Dead weight…what is it exactly? For what I am referring to, it is defined as “the heaviness of a person or object that cannot or does not move by itself.” I have enough of my own load to bear, but when someone does not carry his or her own weight – my load becomes oppressive. Which means, “unjustly inflicting hardship and constraint; weighing heavily on the mind or spirits; causing depression or discomfort.” The definition that stands out the most to me is, “weighing heavily!” Ultimately, I am spending more time thinking on fruitless things, when I should be putting that energy to good use. Turn the page. Because those days are over!
No longer do I feel the need to accept excuses. I have been extremely benevolent and kind hearted in regard to the some who are wanting to be a part of this project. But, one can only carry someone else’s weight for so long, before their own legs begin to buckle from too much weight. I am throwing off the dead weight from here on out.

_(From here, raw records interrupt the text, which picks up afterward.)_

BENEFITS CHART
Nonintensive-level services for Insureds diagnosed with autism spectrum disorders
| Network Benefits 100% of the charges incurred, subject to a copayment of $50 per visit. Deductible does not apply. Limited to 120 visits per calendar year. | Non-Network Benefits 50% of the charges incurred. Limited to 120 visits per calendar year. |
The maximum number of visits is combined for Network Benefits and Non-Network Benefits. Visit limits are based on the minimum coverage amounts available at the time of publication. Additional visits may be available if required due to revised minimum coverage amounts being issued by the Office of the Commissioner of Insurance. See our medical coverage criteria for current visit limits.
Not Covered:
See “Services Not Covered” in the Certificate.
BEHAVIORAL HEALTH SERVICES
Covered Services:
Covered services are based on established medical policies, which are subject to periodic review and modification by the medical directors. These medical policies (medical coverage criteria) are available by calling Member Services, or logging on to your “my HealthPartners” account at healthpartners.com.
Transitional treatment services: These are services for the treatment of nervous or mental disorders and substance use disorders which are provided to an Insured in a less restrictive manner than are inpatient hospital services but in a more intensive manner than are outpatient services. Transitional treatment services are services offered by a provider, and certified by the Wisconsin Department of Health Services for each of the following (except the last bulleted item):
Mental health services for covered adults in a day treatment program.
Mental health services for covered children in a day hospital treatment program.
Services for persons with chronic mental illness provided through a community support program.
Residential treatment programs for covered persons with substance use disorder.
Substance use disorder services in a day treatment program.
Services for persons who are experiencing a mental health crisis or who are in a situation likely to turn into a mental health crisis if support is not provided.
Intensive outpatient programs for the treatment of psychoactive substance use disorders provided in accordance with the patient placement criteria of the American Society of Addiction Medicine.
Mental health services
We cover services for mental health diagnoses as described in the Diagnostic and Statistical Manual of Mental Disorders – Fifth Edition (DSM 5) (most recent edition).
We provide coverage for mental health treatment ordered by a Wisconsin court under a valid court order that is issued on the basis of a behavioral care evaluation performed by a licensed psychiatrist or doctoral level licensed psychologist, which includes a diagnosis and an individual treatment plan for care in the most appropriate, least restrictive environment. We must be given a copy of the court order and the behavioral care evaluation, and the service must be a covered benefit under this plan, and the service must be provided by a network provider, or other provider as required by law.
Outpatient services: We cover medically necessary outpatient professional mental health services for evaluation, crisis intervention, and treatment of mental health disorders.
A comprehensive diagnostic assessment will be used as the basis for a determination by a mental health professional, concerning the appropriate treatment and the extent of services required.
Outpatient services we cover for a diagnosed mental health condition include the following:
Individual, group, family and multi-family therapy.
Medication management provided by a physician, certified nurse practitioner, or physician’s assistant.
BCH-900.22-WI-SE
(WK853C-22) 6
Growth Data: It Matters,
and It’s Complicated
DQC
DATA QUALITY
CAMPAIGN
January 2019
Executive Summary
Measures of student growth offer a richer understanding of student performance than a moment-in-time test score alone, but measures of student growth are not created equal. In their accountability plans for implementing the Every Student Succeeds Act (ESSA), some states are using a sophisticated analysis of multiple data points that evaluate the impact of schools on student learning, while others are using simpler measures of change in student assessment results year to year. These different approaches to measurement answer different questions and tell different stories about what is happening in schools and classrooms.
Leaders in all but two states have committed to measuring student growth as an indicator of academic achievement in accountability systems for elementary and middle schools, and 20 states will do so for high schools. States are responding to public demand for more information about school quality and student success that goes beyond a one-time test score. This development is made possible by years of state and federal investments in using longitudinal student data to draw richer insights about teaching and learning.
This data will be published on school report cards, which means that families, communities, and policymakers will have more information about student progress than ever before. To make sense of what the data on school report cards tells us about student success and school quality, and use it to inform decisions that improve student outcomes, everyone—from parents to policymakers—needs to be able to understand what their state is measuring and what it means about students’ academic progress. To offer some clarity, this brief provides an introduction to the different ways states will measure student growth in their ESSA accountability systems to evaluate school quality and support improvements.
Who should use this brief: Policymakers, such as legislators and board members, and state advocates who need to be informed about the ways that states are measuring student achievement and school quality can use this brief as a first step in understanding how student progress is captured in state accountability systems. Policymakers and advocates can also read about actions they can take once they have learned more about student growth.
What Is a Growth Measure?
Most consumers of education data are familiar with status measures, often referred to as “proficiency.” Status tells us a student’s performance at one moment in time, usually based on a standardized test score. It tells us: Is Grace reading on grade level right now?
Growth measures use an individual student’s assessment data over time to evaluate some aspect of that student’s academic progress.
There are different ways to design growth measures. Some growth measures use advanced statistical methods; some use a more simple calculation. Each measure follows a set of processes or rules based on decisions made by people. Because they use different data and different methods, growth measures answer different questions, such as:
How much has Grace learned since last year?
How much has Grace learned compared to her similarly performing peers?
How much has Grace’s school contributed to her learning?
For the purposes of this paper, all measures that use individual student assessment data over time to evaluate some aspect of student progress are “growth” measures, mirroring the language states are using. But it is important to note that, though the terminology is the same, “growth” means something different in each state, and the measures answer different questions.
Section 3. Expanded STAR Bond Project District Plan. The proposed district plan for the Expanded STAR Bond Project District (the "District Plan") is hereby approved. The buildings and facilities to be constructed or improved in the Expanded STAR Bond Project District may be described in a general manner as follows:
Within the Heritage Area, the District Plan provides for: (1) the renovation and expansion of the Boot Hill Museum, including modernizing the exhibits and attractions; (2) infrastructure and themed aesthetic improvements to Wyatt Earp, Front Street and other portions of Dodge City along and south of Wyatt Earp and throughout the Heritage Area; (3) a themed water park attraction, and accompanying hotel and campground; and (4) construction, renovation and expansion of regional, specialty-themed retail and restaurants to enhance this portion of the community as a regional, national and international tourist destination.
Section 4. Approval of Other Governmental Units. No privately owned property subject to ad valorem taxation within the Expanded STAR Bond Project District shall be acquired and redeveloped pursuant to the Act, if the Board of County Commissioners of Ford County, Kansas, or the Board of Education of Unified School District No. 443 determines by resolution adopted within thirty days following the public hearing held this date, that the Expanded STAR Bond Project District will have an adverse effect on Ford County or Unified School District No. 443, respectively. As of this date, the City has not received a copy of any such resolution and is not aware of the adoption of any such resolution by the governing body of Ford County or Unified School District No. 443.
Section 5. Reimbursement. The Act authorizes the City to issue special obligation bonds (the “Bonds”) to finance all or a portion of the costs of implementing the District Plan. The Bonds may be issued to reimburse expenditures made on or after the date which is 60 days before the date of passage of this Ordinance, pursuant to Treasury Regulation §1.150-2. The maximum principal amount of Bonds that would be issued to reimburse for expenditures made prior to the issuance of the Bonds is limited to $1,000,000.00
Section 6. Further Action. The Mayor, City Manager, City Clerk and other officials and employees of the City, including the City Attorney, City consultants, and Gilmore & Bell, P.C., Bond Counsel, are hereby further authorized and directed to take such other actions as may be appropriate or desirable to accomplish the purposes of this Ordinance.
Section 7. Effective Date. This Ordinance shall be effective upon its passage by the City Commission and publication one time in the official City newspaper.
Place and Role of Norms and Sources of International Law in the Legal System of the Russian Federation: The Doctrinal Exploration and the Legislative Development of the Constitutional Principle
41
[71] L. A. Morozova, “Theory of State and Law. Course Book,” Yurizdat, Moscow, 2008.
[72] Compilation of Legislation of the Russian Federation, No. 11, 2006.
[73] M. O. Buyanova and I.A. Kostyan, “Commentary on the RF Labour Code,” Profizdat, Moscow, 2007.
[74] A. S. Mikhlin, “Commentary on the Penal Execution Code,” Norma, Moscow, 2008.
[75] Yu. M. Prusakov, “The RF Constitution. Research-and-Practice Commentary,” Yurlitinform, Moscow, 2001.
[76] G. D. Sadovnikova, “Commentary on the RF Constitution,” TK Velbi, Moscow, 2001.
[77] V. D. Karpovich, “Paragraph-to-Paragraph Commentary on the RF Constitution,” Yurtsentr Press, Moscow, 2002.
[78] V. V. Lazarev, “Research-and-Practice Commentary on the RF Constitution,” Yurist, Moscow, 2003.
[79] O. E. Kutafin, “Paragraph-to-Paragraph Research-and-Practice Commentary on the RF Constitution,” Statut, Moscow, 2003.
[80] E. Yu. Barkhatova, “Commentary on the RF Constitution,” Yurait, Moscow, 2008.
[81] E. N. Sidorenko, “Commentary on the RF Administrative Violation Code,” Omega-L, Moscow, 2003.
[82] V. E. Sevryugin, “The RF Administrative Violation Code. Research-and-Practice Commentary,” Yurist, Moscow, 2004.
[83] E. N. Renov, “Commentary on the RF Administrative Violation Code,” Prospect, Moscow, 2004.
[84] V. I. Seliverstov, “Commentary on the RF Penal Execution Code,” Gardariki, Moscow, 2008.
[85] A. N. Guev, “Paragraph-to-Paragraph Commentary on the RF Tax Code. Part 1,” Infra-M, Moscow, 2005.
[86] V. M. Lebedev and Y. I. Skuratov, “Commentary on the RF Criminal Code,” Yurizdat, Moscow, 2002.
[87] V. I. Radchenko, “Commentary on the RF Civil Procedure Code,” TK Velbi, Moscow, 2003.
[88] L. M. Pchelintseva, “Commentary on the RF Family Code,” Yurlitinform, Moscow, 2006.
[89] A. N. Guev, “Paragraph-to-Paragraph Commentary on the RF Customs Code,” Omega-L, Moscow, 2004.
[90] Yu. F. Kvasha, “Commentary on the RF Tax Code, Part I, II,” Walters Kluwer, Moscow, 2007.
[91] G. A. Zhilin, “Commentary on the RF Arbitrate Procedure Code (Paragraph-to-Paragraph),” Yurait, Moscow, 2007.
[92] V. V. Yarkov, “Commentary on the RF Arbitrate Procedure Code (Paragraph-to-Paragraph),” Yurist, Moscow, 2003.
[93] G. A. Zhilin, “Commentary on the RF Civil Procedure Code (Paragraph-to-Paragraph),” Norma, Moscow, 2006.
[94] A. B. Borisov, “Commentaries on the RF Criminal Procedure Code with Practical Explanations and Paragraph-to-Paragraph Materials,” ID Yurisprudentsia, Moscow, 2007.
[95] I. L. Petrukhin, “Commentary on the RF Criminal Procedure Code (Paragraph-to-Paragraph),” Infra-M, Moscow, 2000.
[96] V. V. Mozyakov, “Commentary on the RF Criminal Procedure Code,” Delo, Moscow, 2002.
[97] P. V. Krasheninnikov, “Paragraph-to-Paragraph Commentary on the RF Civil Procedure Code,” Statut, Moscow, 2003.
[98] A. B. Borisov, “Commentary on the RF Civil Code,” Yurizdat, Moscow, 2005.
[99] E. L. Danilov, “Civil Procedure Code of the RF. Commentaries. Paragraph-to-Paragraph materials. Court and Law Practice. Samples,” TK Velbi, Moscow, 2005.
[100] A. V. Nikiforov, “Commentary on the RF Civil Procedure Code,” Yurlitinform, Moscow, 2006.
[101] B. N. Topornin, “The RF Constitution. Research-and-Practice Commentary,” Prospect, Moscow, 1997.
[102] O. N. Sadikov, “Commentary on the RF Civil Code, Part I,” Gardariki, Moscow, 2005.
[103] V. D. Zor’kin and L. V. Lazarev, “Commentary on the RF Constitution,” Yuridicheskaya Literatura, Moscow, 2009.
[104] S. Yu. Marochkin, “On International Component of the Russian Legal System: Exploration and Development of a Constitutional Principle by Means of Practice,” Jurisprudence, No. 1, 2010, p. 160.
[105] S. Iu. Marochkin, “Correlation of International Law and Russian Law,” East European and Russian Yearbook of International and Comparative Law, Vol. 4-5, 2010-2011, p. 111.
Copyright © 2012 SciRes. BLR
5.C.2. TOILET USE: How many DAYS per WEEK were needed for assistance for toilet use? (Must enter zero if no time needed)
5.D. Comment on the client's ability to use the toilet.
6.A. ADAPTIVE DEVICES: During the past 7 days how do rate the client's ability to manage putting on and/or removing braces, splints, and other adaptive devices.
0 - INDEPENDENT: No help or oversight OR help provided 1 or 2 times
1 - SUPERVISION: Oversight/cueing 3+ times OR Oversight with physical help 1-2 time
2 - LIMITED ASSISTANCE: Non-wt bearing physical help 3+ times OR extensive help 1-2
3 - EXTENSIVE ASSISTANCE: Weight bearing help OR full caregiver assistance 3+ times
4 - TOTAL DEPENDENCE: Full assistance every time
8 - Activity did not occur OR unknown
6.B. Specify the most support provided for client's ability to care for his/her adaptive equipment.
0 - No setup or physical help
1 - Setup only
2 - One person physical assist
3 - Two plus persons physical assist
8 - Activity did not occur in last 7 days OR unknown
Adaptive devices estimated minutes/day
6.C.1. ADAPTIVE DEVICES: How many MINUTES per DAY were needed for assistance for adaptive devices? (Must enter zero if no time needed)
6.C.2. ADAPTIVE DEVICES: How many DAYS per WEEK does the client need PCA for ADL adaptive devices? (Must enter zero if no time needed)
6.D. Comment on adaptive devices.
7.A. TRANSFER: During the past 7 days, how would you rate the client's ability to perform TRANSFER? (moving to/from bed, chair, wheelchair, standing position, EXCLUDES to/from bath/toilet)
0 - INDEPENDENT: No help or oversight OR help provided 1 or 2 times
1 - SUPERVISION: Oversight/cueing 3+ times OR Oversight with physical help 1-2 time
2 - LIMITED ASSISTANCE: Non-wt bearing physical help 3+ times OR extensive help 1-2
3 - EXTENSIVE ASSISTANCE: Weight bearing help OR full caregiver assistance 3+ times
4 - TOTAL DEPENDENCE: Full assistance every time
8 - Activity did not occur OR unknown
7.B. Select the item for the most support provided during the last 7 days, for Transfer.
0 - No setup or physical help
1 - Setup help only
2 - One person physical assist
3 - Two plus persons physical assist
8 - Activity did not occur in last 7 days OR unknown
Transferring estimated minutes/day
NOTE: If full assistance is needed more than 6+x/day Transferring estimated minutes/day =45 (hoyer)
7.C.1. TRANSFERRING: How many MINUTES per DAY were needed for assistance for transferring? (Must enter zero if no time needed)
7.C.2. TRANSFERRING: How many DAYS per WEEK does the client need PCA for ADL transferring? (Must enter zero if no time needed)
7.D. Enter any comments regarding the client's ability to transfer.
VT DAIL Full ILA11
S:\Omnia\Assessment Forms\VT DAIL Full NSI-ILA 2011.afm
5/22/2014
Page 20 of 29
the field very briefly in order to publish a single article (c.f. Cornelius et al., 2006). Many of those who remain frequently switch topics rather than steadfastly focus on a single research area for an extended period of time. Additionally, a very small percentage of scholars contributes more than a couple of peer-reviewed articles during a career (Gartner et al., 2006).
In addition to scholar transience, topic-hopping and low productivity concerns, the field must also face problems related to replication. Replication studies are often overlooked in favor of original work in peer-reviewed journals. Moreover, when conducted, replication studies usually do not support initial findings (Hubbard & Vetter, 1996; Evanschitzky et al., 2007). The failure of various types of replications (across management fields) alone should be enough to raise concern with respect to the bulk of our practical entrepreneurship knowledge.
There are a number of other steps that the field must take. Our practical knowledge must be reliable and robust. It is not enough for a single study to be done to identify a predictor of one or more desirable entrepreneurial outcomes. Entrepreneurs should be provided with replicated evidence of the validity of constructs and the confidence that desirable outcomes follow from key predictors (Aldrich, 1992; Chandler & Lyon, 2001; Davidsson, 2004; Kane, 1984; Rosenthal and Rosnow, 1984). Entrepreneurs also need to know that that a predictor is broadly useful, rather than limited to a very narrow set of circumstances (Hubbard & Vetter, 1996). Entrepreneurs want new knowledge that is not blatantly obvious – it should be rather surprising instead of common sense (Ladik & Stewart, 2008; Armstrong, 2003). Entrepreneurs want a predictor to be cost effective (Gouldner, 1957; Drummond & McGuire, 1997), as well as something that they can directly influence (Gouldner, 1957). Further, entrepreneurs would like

I am driven by purpose and powered by compassion. Those are two very important elements to have in this project. My purpose is fueled by my love for mankind; to reach a dark world with the light of Summer Ray – which is ultimately the light of the Lord. She knows she cannot function without Him. She knows she is lost and hopeless, without Him. She knows she must look to Him for her life to be restored. All of these components steer her, to help her steer others in the right direction.
When others drag me down and weigh down my course – it stops the flow of light from getting where it needs to be. And that my friends, is very wrong and will not be tolerated. I am not responsible to meet the needs of the cast and crew, other than what the contracts require. I am not willing to drive to pick anyone up. I am not going to house anymore people. I am not even going to make the phone calls to get people to audition. I am going to make sure notices are posted. Our Casting Director will also make sure the auditions are posted, and what is expected of each role. There are now only a handful of people I have chosen. The rest, I am letting fall by the wayside. I owe nothing to anyone and my obligations are to keep this film project moving forward. But, when it comes to a dead stop due to dead weight, it is time to cut that weight off. My love for people compels and forces me to.
I will be as detailed as I possibly can in regard to what is expected. Look for updates on the Facebook – The Memoirs of Summer Ray page, or this website. We are moving forward, not to be slowed down any longer! Just think how much easier it will be, to not have to swim or paddle upstream against the current of crap. Just think how much freer we will be, without all of the excuses. Don’t give me excuses, when people are in such desperate need of light, love and hope.